Lavoro

Dalla Germania alla Sicilia, lo spettro delle sanzioni Ue alla Russia spaventa gli operai delle raffinerie

La raffineria PCK di Schwedt, al confine tra Germania e Polonia, è di proprietà della società energetica russa Rosneft. Ciò significa che se e quando le sanzioni dell'Unione Europea entreranno in vigore, sarà Berlino a risentirne, sia in termini di posti di lavoro che di carenza di materia prima. Vi sono infatti due problemi: il primo è che la sostituzione dell’esportazione di petrolio greggio russo con altro olio richiede molto tempo e investimenti onerosi.
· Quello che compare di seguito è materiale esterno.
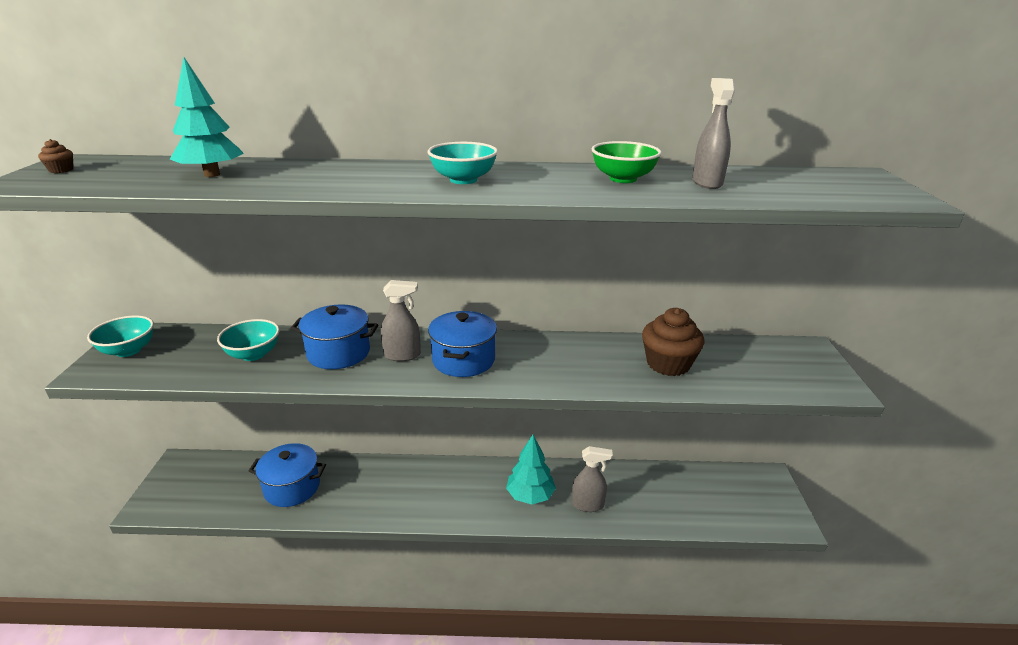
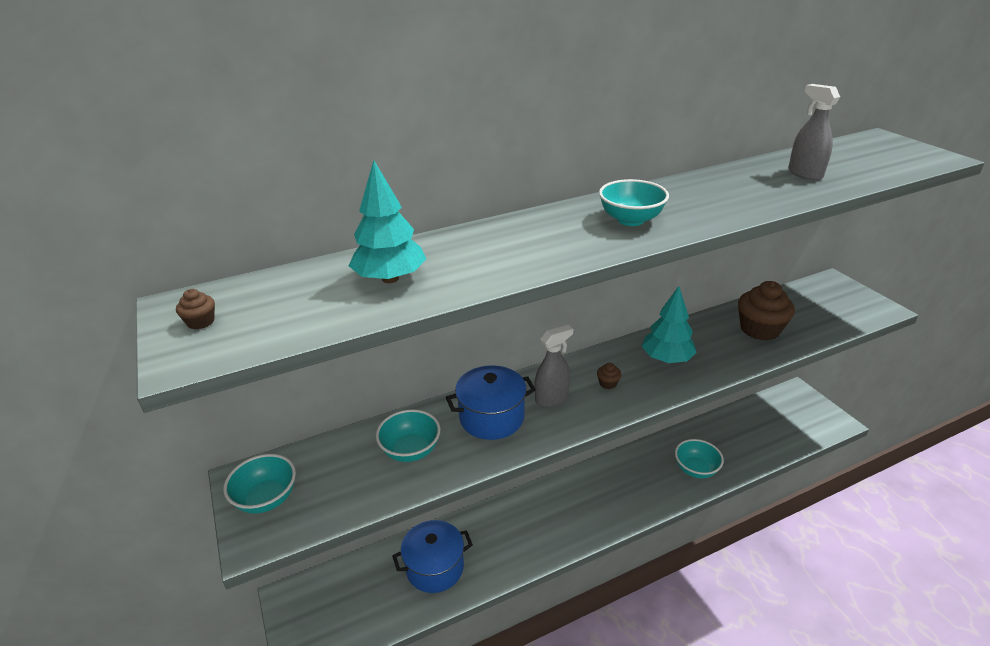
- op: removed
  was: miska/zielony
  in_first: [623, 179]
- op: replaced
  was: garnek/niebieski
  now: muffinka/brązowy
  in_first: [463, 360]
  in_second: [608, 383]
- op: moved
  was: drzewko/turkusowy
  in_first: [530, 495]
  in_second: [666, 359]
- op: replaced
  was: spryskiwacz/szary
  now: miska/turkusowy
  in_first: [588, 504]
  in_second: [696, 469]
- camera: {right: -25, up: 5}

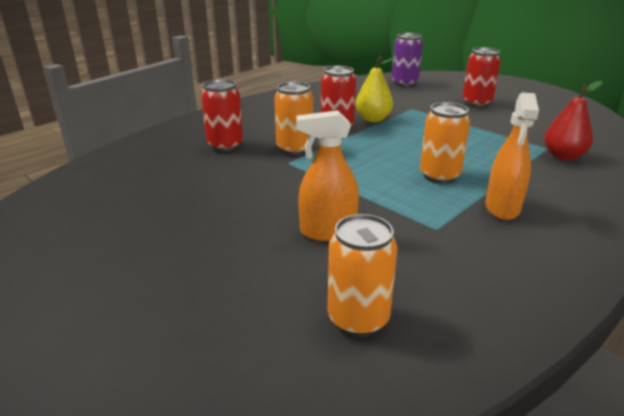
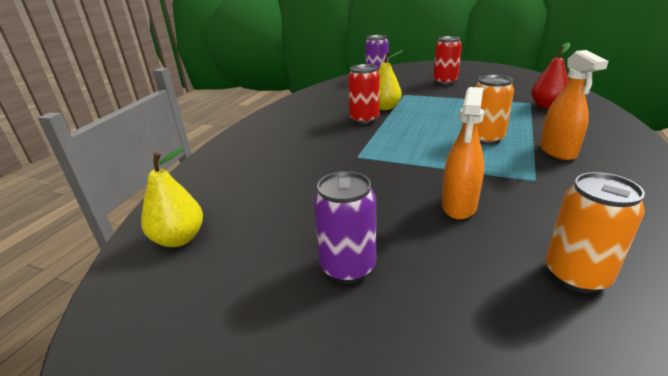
- op: removed
  was: puszka/czerwony
  in_first: [225, 145]
- op: removed
  was: puszka/pomarańczowy
  in_first: [294, 149]
- op: turned
  was: spryskiwacz/pomarańczowy
  in_first: [327, 232]
  in_second: [459, 206]
  clockwise: -45
- op: added
  now: gruszka/żółty
  in_second: [179, 239]
- op: added
  now: puszka/fioletowy
  in_second: [348, 267]
- camera: {right: -20, up: 0}

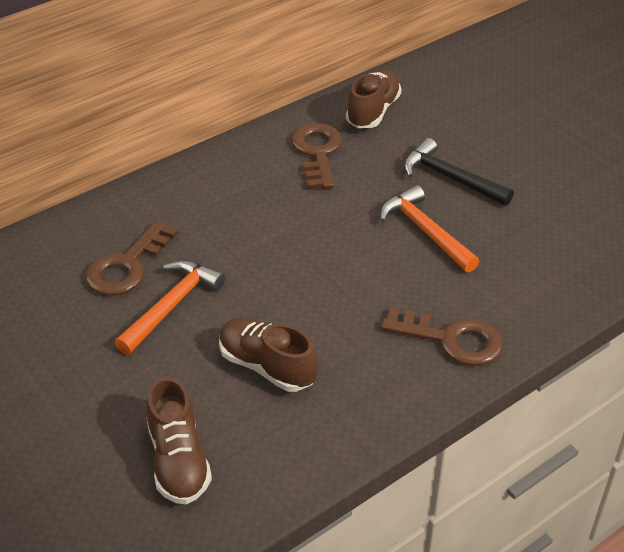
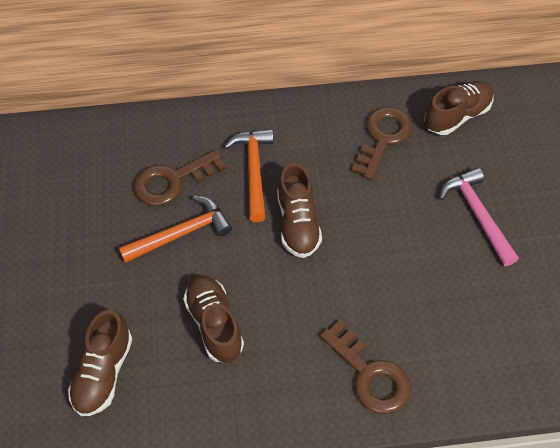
- op: recoloured
  was: młotek/czarny
  now: młotek/różowy
  in_first: [450, 178]
  in_second: [477, 214]
- op: moved
  was: młotek/pomarańczowy
  in_first: [425, 231]
  in_second: [253, 171]
- op: added
  now: but/brązowy
  in_second: [297, 223]
- camera: {right: 30, up: 15}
Il secondo è che gli stessi proprietari russi non scorgono alcun vantaggio nell'intraprendere tali operazioni, dato che all’orizzonte per loro si profila il rischio di sequestro dei beni in Europa.

di Ilaria Paoletti -


Ilshat Sharafutdinov, presidente del consiglio di amministrazione della raffineria di Lukoil di Neftokhim Burgas in Bulgaria, ha dichiarato all’agenzia di stampa russa Tass che se le forniture di greggio da Mosca si interrompessero, l’impianto bloccherebbe le operazioni. Nella raffineria PCK, intanto, c’è agitazione tra i dipendenti: “Abbiamo bisogno del petrolio russo. Manteniamo le nostre case e le nostre famiglie. Se il governo smetterà di importare olio russo, l’intero territorio morirà”, ha detto Thorsten Scheer, uno degli operai, a Afp. L’impianto, dove lavorano 1.200 persone, elabora esclusivamente petrolio greggio russo da un ramo dell’oleodotto Druzhba, l’oleodotto più lungo del mondo. Fornisce circa il 90 per cento del petrolio consumato a Berlino e nella regione circostante, compreso l’aeroporto di Berlino-Brandeburgo. Robert Habeck, ministro dell’Economia tedesco, si è recato in loco per un incontro con i dipendenti e ha cercato di rassicurare gli operai, sostenendo che il governo sta cercando modi alternativi per mantenere in vita la raffineria. Tuttavia la più grande economia europea ha già ridotto le importazioni di petrolio dalla Russia al 12%, un calo notevole rispetto al dato del 35%, precedente al conflitto in Ucraina. I problemi però non mancano anche in casa nostra: l’impianto Isab di Priolo Gargallo (Siracusa), controllato dalla svizzera Litasco SA, a sua volta controllata da Lukoil, è anch’esso a rischio chiusura causa sanzioni. La raffineria lavora in media 10,6 milioni di tonnellate di greggio raffinato l’anno, il 13,6% del totale nazionale. Sarebbero necessari quasi 700 milioni di dollari per adattare la configurazione dell’impianto a nuove materie prime. Ma dato che il governo ha ventilato l’ipotesi di una “nazionalizzazione temporanea” della Isab, la proprietà russa è riluttante ad assumersi un tale onere. Il polo di Priolo rappresenta uno dei maggiori “datori di lavoro” della regione: vale il 51% del Pil della provincia di Siracusa. Sono ben 10mila i posti di lavoro in bilico. Il sindaco della città siciliana, Pippo Gianni, ha scritto un appello a Draghi chiedendo un commissario speciale. Cambiano gli scenari, ma da Schwedt a Priolo Gargallo, i problemi sembrano essere gli stessi.